=== Directions ===
Although the data below contains pictures, please reproduce only its words, exactly.

BEGIN Task input

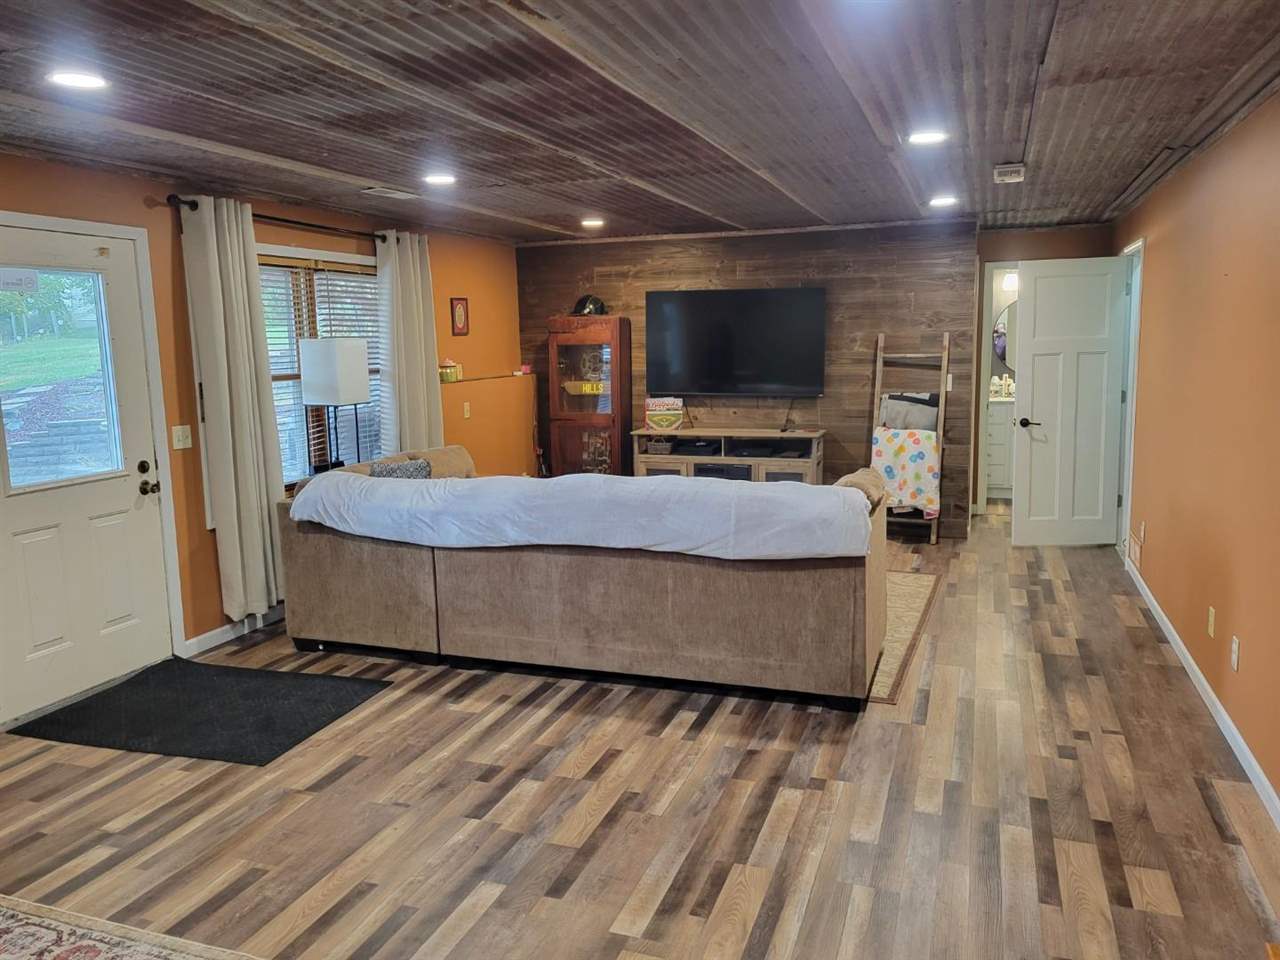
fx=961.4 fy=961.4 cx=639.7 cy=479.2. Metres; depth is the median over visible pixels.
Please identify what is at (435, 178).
recessed light
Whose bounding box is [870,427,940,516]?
floral blanket
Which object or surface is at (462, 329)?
picture frame
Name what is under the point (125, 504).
exterior door
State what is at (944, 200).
ceiling light
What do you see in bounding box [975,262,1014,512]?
bathroom doorway
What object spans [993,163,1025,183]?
ceiling vent
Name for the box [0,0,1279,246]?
ceiling
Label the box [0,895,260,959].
area rug
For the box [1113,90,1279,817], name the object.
right wall
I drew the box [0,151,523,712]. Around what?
left wall
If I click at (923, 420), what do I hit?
blanket
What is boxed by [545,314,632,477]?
curio cabinet
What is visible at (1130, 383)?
door frame
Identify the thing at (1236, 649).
wall socket
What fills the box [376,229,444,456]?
curtain
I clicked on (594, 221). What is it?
ceiling light
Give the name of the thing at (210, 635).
baseboard
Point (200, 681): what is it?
door mat
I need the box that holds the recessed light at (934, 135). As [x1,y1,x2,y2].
[906,129,948,145]
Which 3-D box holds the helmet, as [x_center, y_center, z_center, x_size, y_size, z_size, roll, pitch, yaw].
[-0.436,-1.466,8.074,0.289,0.171,0.225,2,9,20]
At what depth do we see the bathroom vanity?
9.12 m
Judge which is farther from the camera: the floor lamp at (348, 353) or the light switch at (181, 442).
the floor lamp at (348, 353)
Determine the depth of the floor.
3.21 m
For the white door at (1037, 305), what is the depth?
6.88 m
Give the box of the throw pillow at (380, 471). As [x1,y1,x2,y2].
[368,458,432,479]
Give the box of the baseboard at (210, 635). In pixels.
[182,604,285,657]
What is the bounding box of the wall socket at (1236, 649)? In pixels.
[1230,635,1240,671]
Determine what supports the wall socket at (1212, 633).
attached to the right wall at (1156, 262)
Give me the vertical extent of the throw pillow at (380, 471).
0.327 m
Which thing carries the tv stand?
on the floor
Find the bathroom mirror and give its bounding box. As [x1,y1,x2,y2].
[991,301,1015,376]
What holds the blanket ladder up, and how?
on the floor
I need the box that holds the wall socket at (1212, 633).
[1206,606,1215,637]
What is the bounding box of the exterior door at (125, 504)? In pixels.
[0,220,173,724]
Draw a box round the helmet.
[571,294,606,316]
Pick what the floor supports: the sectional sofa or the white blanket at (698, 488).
the sectional sofa
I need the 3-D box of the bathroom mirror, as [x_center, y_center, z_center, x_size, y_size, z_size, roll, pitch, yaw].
[3.648,-1.355,9.195,0.702,0.734,0.011,2,9,20]
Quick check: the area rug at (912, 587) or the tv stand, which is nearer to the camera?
the area rug at (912, 587)
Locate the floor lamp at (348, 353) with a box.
[298,338,370,472]
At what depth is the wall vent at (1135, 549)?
5.86 m
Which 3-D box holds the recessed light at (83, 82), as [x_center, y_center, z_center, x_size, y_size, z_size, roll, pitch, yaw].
[-1.763,-1.255,3.015,0.188,0.010,0.186,2,9,20]
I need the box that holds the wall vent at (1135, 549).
[1128,534,1142,568]
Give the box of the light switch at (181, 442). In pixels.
[171,425,192,450]
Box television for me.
[645,287,825,396]
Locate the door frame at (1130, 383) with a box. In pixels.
[1116,238,1143,565]
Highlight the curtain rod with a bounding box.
[163,193,387,243]
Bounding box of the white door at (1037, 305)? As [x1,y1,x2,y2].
[1013,255,1127,547]
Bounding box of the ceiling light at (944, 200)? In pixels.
[928,195,958,207]
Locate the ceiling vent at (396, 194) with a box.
[362,186,418,199]
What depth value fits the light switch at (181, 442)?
4.82 m
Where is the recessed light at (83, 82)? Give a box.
[48,69,108,90]
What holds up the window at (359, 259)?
in the left wall at (205, 539)
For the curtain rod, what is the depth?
5.34 m
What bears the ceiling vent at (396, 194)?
in the ceiling
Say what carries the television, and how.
attached to the wood plank wall at (833, 442)
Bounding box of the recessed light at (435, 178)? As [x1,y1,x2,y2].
[422,172,456,186]
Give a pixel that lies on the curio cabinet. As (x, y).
(610, 420)
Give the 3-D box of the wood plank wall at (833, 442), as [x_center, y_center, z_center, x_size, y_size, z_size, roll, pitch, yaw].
[0.755,-0.818,7.923,3.685,2.412,0.145,2,9,20]
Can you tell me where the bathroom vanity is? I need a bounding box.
[985,398,1015,497]
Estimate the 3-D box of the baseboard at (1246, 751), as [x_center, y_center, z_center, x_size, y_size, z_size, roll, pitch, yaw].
[2.006,1.061,3.014,0.015,0.090,7.819,2,9,20]
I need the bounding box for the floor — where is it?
[0,507,1279,959]
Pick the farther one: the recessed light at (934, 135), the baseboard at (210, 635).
the baseboard at (210, 635)
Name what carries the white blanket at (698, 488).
on the sectional sofa
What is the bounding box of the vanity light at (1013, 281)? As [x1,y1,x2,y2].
[1000,269,1018,292]
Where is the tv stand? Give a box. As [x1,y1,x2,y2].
[631,427,825,485]
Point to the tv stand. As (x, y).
(714, 461)
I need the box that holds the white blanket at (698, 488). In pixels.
[293,470,871,560]
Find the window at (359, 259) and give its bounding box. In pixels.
[255,243,387,488]
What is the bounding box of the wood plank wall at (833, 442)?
[519,220,984,536]
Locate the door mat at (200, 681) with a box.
[10,656,392,765]
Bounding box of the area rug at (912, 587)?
[867,570,941,704]
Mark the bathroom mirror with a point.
(1003, 334)
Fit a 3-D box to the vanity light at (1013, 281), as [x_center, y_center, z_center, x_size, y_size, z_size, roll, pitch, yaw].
[3.568,-1.870,9.022,0.345,0.189,0.180,2,9,20]
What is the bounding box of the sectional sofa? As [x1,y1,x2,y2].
[276,443,885,708]
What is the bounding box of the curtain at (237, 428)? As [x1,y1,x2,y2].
[178,195,285,623]
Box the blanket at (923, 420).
[878,393,939,431]
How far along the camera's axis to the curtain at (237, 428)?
5.00 m
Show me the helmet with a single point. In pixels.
(597, 302)
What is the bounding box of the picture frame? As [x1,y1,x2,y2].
[450,297,469,336]
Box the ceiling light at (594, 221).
[580,217,605,228]
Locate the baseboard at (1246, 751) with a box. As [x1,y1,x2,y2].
[1125,556,1279,828]
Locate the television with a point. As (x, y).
(756, 305)
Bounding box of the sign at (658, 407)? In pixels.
[643,397,683,431]
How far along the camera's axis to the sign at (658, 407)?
7.65 m
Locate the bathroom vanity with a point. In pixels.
(997, 428)
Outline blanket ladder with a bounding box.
[870,331,951,543]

END Task input

=== Output below ===
fx=961.4 fy=961.4 cx=639.7 cy=479.2. Metres; depth is the median over visible pixels.
Please identify what is at (435, 178).
recessed light
Whose bounding box is [870,427,940,516]?
floral blanket
Which object or surface is at (462, 329)?
picture frame
Name what is under the point (125, 504).
exterior door
State what is at (944, 200).
ceiling light
What do you see in bounding box [975,262,1014,512]?
bathroom doorway
What object spans [993,163,1025,183]?
ceiling vent
Name for the box [0,0,1279,246]?
ceiling
Label the box [0,895,260,959].
area rug
For the box [1113,90,1279,817], name the object.
right wall
I drew the box [0,151,523,712]. Around what?
left wall
If I click at (923, 420), what do I hit?
blanket
What is boxed by [545,314,632,477]?
curio cabinet
What is visible at (1130, 383)?
door frame
Identify the thing at (1236, 649).
wall socket
What fills the box [376,229,444,456]?
curtain
I clicked on (594, 221). What is it?
ceiling light
Give the name of the thing at (210, 635).
baseboard
Point (200, 681): what is it?
door mat
I need the box that holds the recessed light at (934, 135). As [x1,y1,x2,y2].
[906,129,948,145]
Which 3-D box holds the helmet, as [x_center, y_center, z_center, x_size, y_size, z_size, roll, pitch, yaw].
[-0.436,-1.466,8.074,0.289,0.171,0.225,2,9,20]
At what depth do we see the bathroom vanity?
9.12 m
Judge which is farther from the camera: the floor lamp at (348, 353) or the light switch at (181, 442).
the floor lamp at (348, 353)
Determine the depth of the floor.
3.21 m
For the white door at (1037, 305), what is the depth?
6.88 m
Give the box of the throw pillow at (380, 471). As [x1,y1,x2,y2].
[368,458,432,479]
Give the box of the baseboard at (210, 635). In pixels.
[182,604,285,657]
What is the bounding box of the wall socket at (1236, 649)? In pixels.
[1230,635,1240,671]
Determine what supports the wall socket at (1212, 633).
attached to the right wall at (1156, 262)
Give me the vertical extent of the throw pillow at (380, 471).
0.327 m
Which thing carries the tv stand?
on the floor
Find the bathroom mirror and give its bounding box. As [x1,y1,x2,y2].
[991,301,1015,376]
What holds the blanket ladder up, and how?
on the floor
I need the box that holds the wall socket at (1212, 633).
[1206,606,1215,637]
What is the bounding box of the exterior door at (125, 504)? In pixels.
[0,220,173,724]
Draw a box round the helmet.
[571,294,606,316]
Pick what the floor supports: the sectional sofa or the white blanket at (698, 488).
the sectional sofa
I need the 3-D box of the bathroom mirror, as [x_center, y_center, z_center, x_size, y_size, z_size, roll, pitch, yaw].
[3.648,-1.355,9.195,0.702,0.734,0.011,2,9,20]
Quick check: the area rug at (912, 587) or the tv stand, which is nearer to the camera?
the area rug at (912, 587)
Locate the floor lamp at (348, 353) with a box.
[298,338,370,472]
At what depth is the wall vent at (1135, 549)?
5.86 m
Which 3-D box holds the recessed light at (83, 82), as [x_center, y_center, z_center, x_size, y_size, z_size, roll, pitch, yaw].
[-1.763,-1.255,3.015,0.188,0.010,0.186,2,9,20]
I need the box that holds the wall vent at (1135, 549).
[1128,534,1142,568]
Give the box of the light switch at (181, 442). In pixels.
[171,425,192,450]
Box television for me.
[645,287,825,396]
Locate the door frame at (1130, 383) with a box. In pixels.
[1116,238,1143,565]
Highlight the curtain rod with a bounding box.
[163,193,387,243]
Bounding box of the white door at (1037, 305)? As [x1,y1,x2,y2].
[1013,255,1127,547]
Bounding box of the ceiling light at (944, 200)? In pixels.
[928,195,958,207]
Locate the ceiling vent at (396, 194) with a box.
[362,186,418,199]
What depth value fits the light switch at (181, 442)?
4.82 m
Where is the recessed light at (83, 82)? Give a box.
[48,69,108,90]
What holds up the window at (359, 259)?
in the left wall at (205, 539)
For the curtain rod, what is the depth?
5.34 m
What bears the ceiling vent at (396, 194)?
in the ceiling
Say what carries the television, and how.
attached to the wood plank wall at (833, 442)
Bounding box of the recessed light at (435, 178)? As [x1,y1,x2,y2].
[422,172,456,186]
Give a pixel that lies on the curio cabinet. As (x, y).
(610, 420)
Give the 3-D box of the wood plank wall at (833, 442), as [x_center, y_center, z_center, x_size, y_size, z_size, roll, pitch, yaw].
[0.755,-0.818,7.923,3.685,2.412,0.145,2,9,20]
Can you tell me where the bathroom vanity is? I need a bounding box.
[985,398,1015,497]
Estimate the 3-D box of the baseboard at (1246, 751), as [x_center, y_center, z_center, x_size, y_size, z_size, roll, pitch, yaw].
[2.006,1.061,3.014,0.015,0.090,7.819,2,9,20]
I need the bounding box for the floor — where is it?
[0,507,1279,959]
Pick the farther one: the recessed light at (934, 135), the baseboard at (210, 635).
the baseboard at (210, 635)
Name what carries the white blanket at (698, 488).
on the sectional sofa
What is the bounding box of the vanity light at (1013, 281)? As [x1,y1,x2,y2].
[1000,269,1018,292]
Where is the tv stand? Give a box. As [x1,y1,x2,y2].
[631,427,825,485]
Point to the tv stand. As (x, y).
(714, 461)
I need the box that holds the white blanket at (698, 488). In pixels.
[293,470,871,560]
Find the window at (359, 259) and give its bounding box. In pixels.
[255,243,387,488]
What is the bounding box of the wood plank wall at (833, 442)?
[519,220,984,536]
Locate the door mat at (200, 681) with a box.
[10,656,392,765]
Bounding box of the area rug at (912, 587)?
[867,570,941,704]
Mark the bathroom mirror with a point.
(1003, 334)
Fit a 3-D box to the vanity light at (1013, 281), as [x_center, y_center, z_center, x_size, y_size, z_size, roll, pitch, yaw].
[3.568,-1.870,9.022,0.345,0.189,0.180,2,9,20]
What is the bounding box of the sectional sofa? As [x1,y1,x2,y2].
[276,443,885,708]
What is the bounding box of the curtain at (237, 428)? As [x1,y1,x2,y2].
[178,195,285,623]
Box the blanket at (923, 420).
[878,393,939,431]
How far along the camera's axis to the curtain at (237, 428)?
5.00 m
Show me the helmet with a single point. In pixels.
(597, 302)
What is the bounding box of the picture frame? As [x1,y1,x2,y2].
[450,297,469,336]
Box the ceiling light at (594, 221).
[580,217,605,228]
Locate the baseboard at (1246, 751) with a box. As [x1,y1,x2,y2].
[1125,556,1279,828]
Locate the television with a point. As (x, y).
(756, 305)
Bounding box of the sign at (658, 407)? In pixels.
[643,397,683,431]
How far along the camera's axis to the sign at (658, 407)?
7.65 m
Locate the bathroom vanity with a point. In pixels.
(997, 428)
Outline blanket ladder with a bounding box.
[870,331,951,543]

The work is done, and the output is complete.